__The tasks__.
- 1) Rewrite the passage on creating datasets interactively from "An interactive plot" up to and including "from the dataset.", putting "data frame" wherever "dataframe" appears.
- 2) According to the page on creating datasets interactively, what is the purpose of passing an existing dataframe to Create2DimData()? Answer in one to three sentences.

__Reading text__.

Creating Datasets Interactively

The following Create2DimData() R function allows two-dimensional datasets (e.g. of heights and weights) to be created by clicking with a mouse within a plot. This can be useful if you need to throw together a dataset for demonstration purposes.

For example, try calling Create2DimData() like this:

df.points <- Create2DimData(xlim=c(0,10), ylim=c(0,5))
An interactive plot for generating 2-dim data.

That opens a 5-unit high by 10-unit wide plot window. Click inside the plot to add points. Click on an existing point to remove it. Click outside the plot area to finish. The Create2DimData() function will return a dataframe containing the points you have selected.

An existing dataframe may be supplied as a function parameter. That allows points to be interactively added to or removed from the dataset.

Create2DimData <- function(selected.points=NULL, xlim=NULL, ylim=NULL, tol=0.005){
   # This function lets a user interactively create a set of two-dimensional data
   # (e.g. of heights and weights).
   #
   # Click inside the plot box to add data points.
   # Click on existing points to remove them.
   # Click outside the plot area when you're done.
   #
   # Parameters:
   # selected.points:
   # Supply this to work on an existing datafame, with selected.points$x as your
   # x values and selected.points$y as your y values.

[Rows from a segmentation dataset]
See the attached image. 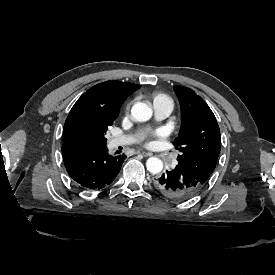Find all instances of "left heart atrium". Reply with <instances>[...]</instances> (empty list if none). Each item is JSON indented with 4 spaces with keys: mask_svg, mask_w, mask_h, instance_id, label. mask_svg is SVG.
I'll return each instance as SVG.
<instances>
[{
    "mask_svg": "<svg viewBox=\"0 0 275 275\" xmlns=\"http://www.w3.org/2000/svg\"><path fill=\"white\" fill-rule=\"evenodd\" d=\"M167 135L168 132L164 128H145L138 132L137 137L145 146H152L157 139H163Z\"/></svg>",
    "mask_w": 275,
    "mask_h": 275,
    "instance_id": "1",
    "label": "left heart atrium"
}]
</instances>
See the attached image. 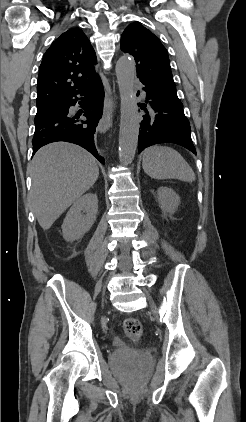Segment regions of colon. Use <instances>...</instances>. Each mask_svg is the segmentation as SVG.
<instances>
[{
    "label": "colon",
    "instance_id": "obj_1",
    "mask_svg": "<svg viewBox=\"0 0 246 422\" xmlns=\"http://www.w3.org/2000/svg\"><path fill=\"white\" fill-rule=\"evenodd\" d=\"M123 330L125 335L134 342L139 341L143 334L142 323L134 317H128L123 321Z\"/></svg>",
    "mask_w": 246,
    "mask_h": 422
}]
</instances>
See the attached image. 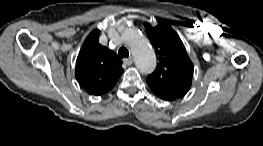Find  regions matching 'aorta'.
Returning a JSON list of instances; mask_svg holds the SVG:
<instances>
[{
	"label": "aorta",
	"instance_id": "obj_1",
	"mask_svg": "<svg viewBox=\"0 0 263 146\" xmlns=\"http://www.w3.org/2000/svg\"><path fill=\"white\" fill-rule=\"evenodd\" d=\"M122 37L134 55L137 68L145 74L151 73L156 67V57L148 40L135 28L125 30Z\"/></svg>",
	"mask_w": 263,
	"mask_h": 146
}]
</instances>
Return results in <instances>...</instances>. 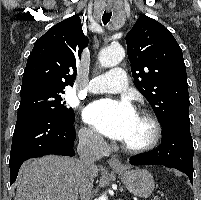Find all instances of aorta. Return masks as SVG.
<instances>
[{
  "mask_svg": "<svg viewBox=\"0 0 201 200\" xmlns=\"http://www.w3.org/2000/svg\"><path fill=\"white\" fill-rule=\"evenodd\" d=\"M125 57V51L121 46L107 47L99 54V63L102 67H113L118 65ZM97 200H108L104 194Z\"/></svg>",
  "mask_w": 201,
  "mask_h": 200,
  "instance_id": "aorta-1",
  "label": "aorta"
}]
</instances>
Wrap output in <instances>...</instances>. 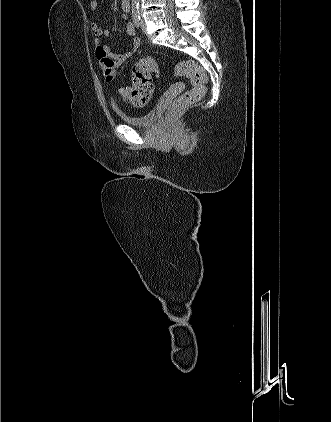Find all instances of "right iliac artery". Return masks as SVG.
I'll use <instances>...</instances> for the list:
<instances>
[{
  "label": "right iliac artery",
  "mask_w": 331,
  "mask_h": 422,
  "mask_svg": "<svg viewBox=\"0 0 331 422\" xmlns=\"http://www.w3.org/2000/svg\"><path fill=\"white\" fill-rule=\"evenodd\" d=\"M132 18H133V22H134L135 26L137 28H139L140 25H141L140 12L139 11H133Z\"/></svg>",
  "instance_id": "obj_1"
}]
</instances>
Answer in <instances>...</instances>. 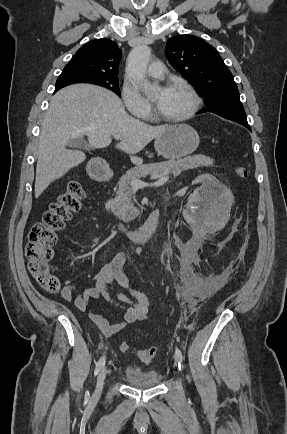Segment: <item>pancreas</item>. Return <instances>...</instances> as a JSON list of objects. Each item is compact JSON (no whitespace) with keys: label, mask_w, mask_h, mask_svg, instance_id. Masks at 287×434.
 <instances>
[{"label":"pancreas","mask_w":287,"mask_h":434,"mask_svg":"<svg viewBox=\"0 0 287 434\" xmlns=\"http://www.w3.org/2000/svg\"><path fill=\"white\" fill-rule=\"evenodd\" d=\"M214 164V160L205 155H194L177 160L163 161L159 163H149L138 165L126 172L118 182L116 197L111 201V209L115 216L124 222L134 220L139 214V210L132 201V181L146 176L157 177L165 172L178 176L181 172L199 167H209ZM134 201H136L134 199Z\"/></svg>","instance_id":"1"}]
</instances>
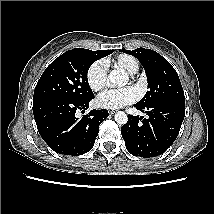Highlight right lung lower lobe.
<instances>
[{"label":"right lung lower lobe","instance_id":"right-lung-lower-lobe-1","mask_svg":"<svg viewBox=\"0 0 214 214\" xmlns=\"http://www.w3.org/2000/svg\"><path fill=\"white\" fill-rule=\"evenodd\" d=\"M93 98H50L33 103L39 134L53 151L78 156L91 150L100 123L109 116L106 109H101L91 110L81 119L77 118L76 111L84 113Z\"/></svg>","mask_w":214,"mask_h":214}]
</instances>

__Answers for this exercise__.
- 1)
An interactive plot for generating 2-dim data.

That opens a 5-unit high by 10-unit wide plot window. Click inside the plot to add points. Click on an existing point to remove it. Click outside the plot area to finish. The Create2DimData() function will return a data frame containing the points you have selected.

An existing data frame may be supplied as a function parameter. That allows points to be interactively added to or removed from the dataset.

- 2) Passing an existing dataframe as a function parameter lets you interactively add points to that dataset or remove points from it.